Homicide: Reoffenders

(asked on 22nd November 2023) - View Source

Question to the Ministry of Justice:

To ask the Secretary of State for Justice, how many offenders have been convicted of a serious further offence of murder, by type of index sentence in each year between 2010 and 2015.


Answered by
Edward Argar Portrait
Edward Argar
Shadow Secretary of State for Health and Social Care
This question was answered on 27th November 2023

The table below sets out the total number of convictions, where an offender subject to probation supervision was charged with a serious further offence (SFO), which resulted subsequently in a conviction for murder, for all cases notified to what is now HM Prison and Probation Service (HMPPS) between 1 January 2010 and 31 December 2015.

Index Sentence

2010

2011

2012

2013

2014

2015

Community Supervision

33

45

32

27

23

23

Determinate Prison Sentence

16

26

19

23

23

17

Life Licence

1

2

0

2

2

2

IPP

0

0

0

1

0

1

Total

50

73

51

53

48

43

1. Time period for conviction data relates to the date of SFO notification to HMPPS not the date of conviction.

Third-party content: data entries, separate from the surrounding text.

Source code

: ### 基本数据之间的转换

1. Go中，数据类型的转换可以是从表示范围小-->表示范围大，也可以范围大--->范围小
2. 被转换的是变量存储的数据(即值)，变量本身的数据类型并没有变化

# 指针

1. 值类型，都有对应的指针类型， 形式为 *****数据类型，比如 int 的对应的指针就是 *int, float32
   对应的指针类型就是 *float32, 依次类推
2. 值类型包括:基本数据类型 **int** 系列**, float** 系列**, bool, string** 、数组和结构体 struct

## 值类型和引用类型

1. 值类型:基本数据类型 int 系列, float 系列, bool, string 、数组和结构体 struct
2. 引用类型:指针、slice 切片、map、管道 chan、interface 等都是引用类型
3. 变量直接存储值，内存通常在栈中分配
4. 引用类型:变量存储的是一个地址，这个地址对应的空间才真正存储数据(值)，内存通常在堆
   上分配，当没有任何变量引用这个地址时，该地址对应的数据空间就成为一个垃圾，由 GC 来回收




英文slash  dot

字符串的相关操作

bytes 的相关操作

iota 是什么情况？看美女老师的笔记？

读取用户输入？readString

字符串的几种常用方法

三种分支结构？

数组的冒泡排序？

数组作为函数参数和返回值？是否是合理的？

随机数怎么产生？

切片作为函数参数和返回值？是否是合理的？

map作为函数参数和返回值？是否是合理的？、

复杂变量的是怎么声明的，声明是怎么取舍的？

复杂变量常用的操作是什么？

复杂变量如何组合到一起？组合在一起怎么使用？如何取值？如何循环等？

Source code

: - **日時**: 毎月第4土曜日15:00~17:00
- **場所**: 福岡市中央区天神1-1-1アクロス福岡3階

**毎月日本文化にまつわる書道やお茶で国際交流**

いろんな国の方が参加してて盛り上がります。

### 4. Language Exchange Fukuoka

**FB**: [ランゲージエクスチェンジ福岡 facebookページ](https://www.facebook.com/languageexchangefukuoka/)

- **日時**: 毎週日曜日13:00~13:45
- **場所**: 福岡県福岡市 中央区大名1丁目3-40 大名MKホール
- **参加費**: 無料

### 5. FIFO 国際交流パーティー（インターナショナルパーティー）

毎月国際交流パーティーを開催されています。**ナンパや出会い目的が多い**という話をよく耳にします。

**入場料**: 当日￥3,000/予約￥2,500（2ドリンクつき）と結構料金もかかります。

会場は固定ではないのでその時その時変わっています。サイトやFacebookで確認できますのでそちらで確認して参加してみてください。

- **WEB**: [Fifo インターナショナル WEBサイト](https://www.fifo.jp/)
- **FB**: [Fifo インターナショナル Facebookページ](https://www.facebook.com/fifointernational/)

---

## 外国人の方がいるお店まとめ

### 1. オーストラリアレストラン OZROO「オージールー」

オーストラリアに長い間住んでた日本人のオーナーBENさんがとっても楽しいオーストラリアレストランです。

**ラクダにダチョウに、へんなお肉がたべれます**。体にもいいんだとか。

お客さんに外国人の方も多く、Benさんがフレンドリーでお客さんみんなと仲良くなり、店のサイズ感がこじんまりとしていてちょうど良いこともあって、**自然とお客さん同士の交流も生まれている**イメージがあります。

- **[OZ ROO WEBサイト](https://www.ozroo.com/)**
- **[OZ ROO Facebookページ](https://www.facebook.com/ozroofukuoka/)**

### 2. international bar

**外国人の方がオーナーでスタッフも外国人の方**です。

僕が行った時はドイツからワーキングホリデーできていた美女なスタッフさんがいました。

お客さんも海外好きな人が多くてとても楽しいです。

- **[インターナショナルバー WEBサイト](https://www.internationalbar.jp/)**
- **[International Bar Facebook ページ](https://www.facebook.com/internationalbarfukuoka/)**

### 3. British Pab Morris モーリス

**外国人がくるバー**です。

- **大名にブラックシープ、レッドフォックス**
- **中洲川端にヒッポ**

2. Index sentence refers to the sentencing disposal imposed by the court which led to probation services supervision of the offender.

3. The data only includes convictions for serious further offences of murder that have been notified to the national SFO Team, HMPPS.

4. Conviction data also includes cases where the offender committed suicide or died prior to the trial, where the judicial process concluded that they were responsible.

5. The data for January 2010 to December 2015 has been updated and may differ to any original publication due to data cleansing, re-categorising and re-grouping.

6. Data Sources and Quality. We have drawn these figures from administrative IT systems which, as with some large-scale recording systems, are subject to possible errors with data entry and processing.

Serious further offences are incredibly rare, with fewer than 0.5% of offenders supervised by the Probation Service going on to commit serious further offences but each one is investigated fully so we can take action where necessary. We have also injected extra funding of more than £155 million a year into the Probation Service to deliver tougher supervision, reduce caseloads and recruit thousands more staff to keep the public safer.